Could you restate all of the entries, word for word?
** RECORDS SUPPLIED follows **
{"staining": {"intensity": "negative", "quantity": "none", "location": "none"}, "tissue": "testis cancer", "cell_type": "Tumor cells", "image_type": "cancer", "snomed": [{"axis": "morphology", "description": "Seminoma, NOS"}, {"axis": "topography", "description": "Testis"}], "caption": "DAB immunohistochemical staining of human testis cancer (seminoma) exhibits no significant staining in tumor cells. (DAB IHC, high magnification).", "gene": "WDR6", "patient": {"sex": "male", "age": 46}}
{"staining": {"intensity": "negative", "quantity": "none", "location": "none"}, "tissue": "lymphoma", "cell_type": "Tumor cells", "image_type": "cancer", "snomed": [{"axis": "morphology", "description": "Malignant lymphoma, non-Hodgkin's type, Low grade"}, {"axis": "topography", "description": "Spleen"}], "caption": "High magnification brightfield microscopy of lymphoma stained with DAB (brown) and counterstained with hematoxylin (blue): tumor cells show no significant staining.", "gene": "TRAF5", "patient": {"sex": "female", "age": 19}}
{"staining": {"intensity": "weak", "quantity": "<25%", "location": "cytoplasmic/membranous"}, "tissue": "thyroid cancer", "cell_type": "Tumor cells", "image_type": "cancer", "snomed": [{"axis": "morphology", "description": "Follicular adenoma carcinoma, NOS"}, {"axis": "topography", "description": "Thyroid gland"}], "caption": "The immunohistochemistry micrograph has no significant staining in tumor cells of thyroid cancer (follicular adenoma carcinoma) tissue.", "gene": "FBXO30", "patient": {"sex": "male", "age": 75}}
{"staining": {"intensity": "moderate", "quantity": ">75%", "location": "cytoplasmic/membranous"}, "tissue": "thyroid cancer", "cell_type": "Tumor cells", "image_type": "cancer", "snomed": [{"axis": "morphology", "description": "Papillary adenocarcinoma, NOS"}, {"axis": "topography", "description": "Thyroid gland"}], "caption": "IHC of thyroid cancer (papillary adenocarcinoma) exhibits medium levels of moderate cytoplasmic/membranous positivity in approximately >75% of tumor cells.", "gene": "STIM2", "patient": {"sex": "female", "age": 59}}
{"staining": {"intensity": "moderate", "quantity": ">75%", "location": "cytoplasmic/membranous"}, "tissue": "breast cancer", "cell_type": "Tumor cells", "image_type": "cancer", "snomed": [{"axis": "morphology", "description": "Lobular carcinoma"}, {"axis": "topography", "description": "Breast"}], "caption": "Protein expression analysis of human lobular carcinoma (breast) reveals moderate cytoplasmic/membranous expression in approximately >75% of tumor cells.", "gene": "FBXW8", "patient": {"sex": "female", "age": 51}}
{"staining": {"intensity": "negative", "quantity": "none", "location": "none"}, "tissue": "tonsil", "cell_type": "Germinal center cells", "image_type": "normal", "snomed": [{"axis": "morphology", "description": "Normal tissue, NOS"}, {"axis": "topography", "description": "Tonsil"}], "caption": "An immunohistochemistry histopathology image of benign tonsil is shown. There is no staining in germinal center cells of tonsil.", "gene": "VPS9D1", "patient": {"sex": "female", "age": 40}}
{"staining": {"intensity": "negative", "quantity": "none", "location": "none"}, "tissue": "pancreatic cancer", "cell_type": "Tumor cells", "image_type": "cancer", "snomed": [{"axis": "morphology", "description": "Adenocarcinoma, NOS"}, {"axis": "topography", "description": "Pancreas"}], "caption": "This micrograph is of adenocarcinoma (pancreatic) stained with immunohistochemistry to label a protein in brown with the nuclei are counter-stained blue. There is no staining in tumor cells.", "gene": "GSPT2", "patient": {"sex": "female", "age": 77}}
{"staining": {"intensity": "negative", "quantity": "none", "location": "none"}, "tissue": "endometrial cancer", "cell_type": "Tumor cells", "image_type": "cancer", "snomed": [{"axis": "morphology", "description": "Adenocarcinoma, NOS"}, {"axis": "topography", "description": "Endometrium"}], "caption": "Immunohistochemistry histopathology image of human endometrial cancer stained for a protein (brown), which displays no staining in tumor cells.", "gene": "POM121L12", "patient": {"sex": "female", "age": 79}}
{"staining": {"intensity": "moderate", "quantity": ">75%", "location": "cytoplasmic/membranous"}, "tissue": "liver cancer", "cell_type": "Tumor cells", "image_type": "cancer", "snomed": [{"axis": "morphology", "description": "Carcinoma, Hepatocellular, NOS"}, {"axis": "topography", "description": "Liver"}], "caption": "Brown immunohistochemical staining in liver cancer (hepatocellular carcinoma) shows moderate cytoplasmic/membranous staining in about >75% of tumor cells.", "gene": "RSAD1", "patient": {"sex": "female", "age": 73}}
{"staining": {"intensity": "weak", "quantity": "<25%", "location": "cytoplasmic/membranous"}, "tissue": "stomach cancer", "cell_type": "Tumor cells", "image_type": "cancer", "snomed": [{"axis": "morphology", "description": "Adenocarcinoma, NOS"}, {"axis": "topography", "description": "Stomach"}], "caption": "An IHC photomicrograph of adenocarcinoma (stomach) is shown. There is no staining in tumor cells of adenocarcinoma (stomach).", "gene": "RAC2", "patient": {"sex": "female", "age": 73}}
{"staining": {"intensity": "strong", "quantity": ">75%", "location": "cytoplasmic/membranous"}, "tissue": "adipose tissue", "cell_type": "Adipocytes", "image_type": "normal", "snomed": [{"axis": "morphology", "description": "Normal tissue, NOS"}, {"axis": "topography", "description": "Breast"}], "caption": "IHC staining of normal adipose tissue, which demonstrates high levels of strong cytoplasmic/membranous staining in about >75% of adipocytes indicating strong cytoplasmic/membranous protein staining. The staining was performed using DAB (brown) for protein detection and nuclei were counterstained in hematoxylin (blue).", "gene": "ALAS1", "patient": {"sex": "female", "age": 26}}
** End of RECORDS SUPPLIED **
[RESULT FOR THIS TASK]
{"staining": {"intensity": "negative", "quantity": "none", "location": "none"}, "tissue": "testis cancer", "cell_type": "Tumor cells", "image_type": "cancer", "snomed": [{"axis": "morphology", "description": "Seminoma, NOS"}, {"axis": "topography", "description": "Testis"}], "caption": "DAB immunohistochemical staining of human testis cancer (seminoma) exhibits no significant staining in tumor cells. (DAB IHC, high magnification).", "gene": "WDR6", "patient": {"sex": "male", "age": 46}}
{"staining": {"intensity": "negative", "quantity": "none", "location": "none"}, "tissue": "lymphoma", "cell_type": "Tumor cells", "image_type": "cancer", "snomed": [{"axis": "morphology", "description": "Malignant lymphoma, non-Hodgkin's type, Low grade"}, {"axis": "topography", "description": "Spleen"}], "caption": "High magnification brightfield microscopy of lymphoma stained with DAB (brown) and counterstained with hematoxylin (blue): tumor cells show no significant staining.", "gene": "TRAF5", "patient": {"sex": "female", "age": 19}}
{"staining": {"intensity": "weak", "quantity": "<25%", "location": "cytoplasmic/membranous"}, "tissue": "thyroid cancer", "cell_type": "Tumor cells", "image_type": "cancer", "snomed": [{"axis": "morphology", "description": "Follicular adenoma carcinoma, NOS"}, {"axis": "topography", "description": "Thyroid gland"}], "caption": "The immunohistochemistry micrograph has no significant staining in tumor cells of thyroid cancer (follicular adenoma carcinoma) tissue.", "gene": "FBXO30", "patient": {"sex": "male", "age": 75}}
{"staining": {"intensity": "moderate", "quantity": ">75%", "location": "cytoplasmic/membranous"}, "tissue": "thyroid cancer", "cell_type": "Tumor cells", "image_type": "cancer", "snomed": [{"axis": "morphology", "description": "Papillary adenocarcinoma, NOS"}, {"axis": "topography", "description": "Thyroid gland"}], "caption": "IHC of thyroid cancer (papillary adenocarcinoma) exhibits medium levels of moderate cytoplasmic/membranous positivity in approximately >75% of tumor cells.", "gene": "STIM2", "patient": {"sex": "female", "age": 59}}
{"staining": {"intensity": "moderate", "quantity": ">75%", "location": "cytoplasmic/membranous"}, "tissue": "breast cancer", "cell_type": "Tumor cells", "image_type": "cancer", "snomed": [{"axis": "morphology", "description": "Lobular carcinoma"}, {"axis": "topography", "description": "Breast"}], "caption": "Protein expression analysis of human lobular carcinoma (breast) reveals moderate cytoplasmic/membranous expression in approximately >75% of tumor cells.", "gene": "FBXW8", "patient": {"sex": "female", "age": 51}}
{"staining": {"intensity": "negative", "quantity": "none", "location": "none"}, "tissue": "tonsil", "cell_type": "Germinal center cells", "image_type": "normal", "snomed": [{"axis": "morphology", "description": "Normal tissue, NOS"}, {"axis": "topography", "description": "Tonsil"}], "caption": "An immunohistochemistry histopathology image of benign tonsil is shown. There is no staining in germinal center cells of tonsil.", "gene": "VPS9D1", "patient": {"sex": "female", "age": 40}}
{"staining": {"intensity": "negative", "quantity": "none", "location": "none"}, "tissue": "pancreatic cancer", "cell_type": "Tumor cells", "image_type": "cancer", "snomed": [{"axis": "morphology", "description": "Adenocarcinoma, NOS"}, {"axis": "topography", "description": "Pancreas"}], "caption": "This micrograph is of adenocarcinoma (pancreatic) stained with immunohistochemistry to label a protein in brown with the nuclei are counter-stained blue. There is no staining in tumor cells.", "gene": "GSPT2", "patient": {"sex": "female", "age": 77}}
{"staining": {"intensity": "negative", "quantity": "none", "location": "none"}, "tissue": "endometrial cancer", "cell_type": "Tumor cells", "image_type": "cancer", "snomed": [{"axis": "morphology", "description": "Adenocarcinoma, NOS"}, {"axis": "topography", "description": "Endometrium"}], "caption": "Immunohistochemistry histopathology image of human endometrial cancer stained for a protein (brown), which displays no staining in tumor cells.", "gene": "POM121L12", "patient": {"sex": "female", "age": 79}}
{"staining": {"intensity": "moderate", "quantity": ">75%", "location": "cytoplasmic/membranous"}, "tissue": "liver cancer", "cell_type": "Tumor cells", "image_type": "cancer", "snomed": [{"axis": "morphology", "description": "Carcinoma, Hepatocellular, NOS"}, {"axis": "topography", "description": "Liver"}], "caption": "Brown immunohistochemical staining in liver cancer (hepatocellular carcinoma) shows moderate cytoplasmic/membranous staining in about >75% of tumor cells.", "gene": "RSAD1", "patient": {"sex": "female", "age": 73}}
{"staining": {"intensity": "weak", "quantity": "<25%", "location": "cytoplasmic/membranous"}, "tissue": "stomach cancer", "cell_type": "Tumor cells", "image_type": "cancer", "snomed": [{"axis": "morphology", "description": "Adenocarcinoma, NOS"}, {"axis": "topography", "description": "Stomach"}], "caption": "An IHC photomicrograph of adenocarcinoma (stomach) is shown. There is no staining in tumor cells of adenocarcinoma (stomach).", "gene": "RAC2", "patient": {"sex": "female", "age": 73}}
{"staining": {"intensity": "strong", "quantity": ">75%", "location": "cytoplasmic/membranous"}, "tissue": "adipose tissue", "cell_type": "Adipocytes", "image_type": "normal", "snomed": [{"axis": "morphology", "description": "Normal tissue, NOS"}, {"axis": "topography", "description": "Breast"}], "caption": "IHC staining of normal adipose tissue, which demonstrates high levels of strong cytoplasmic/membranous staining in about >75% of adipocytes indicating strong cytoplasmic/membranous protein staining. The staining was performed using DAB (brown) for protein detection and nuclei were counterstained in hematoxylin (blue).", "gene": "ALAS1", "patient": {"sex": "female", "age": 26}}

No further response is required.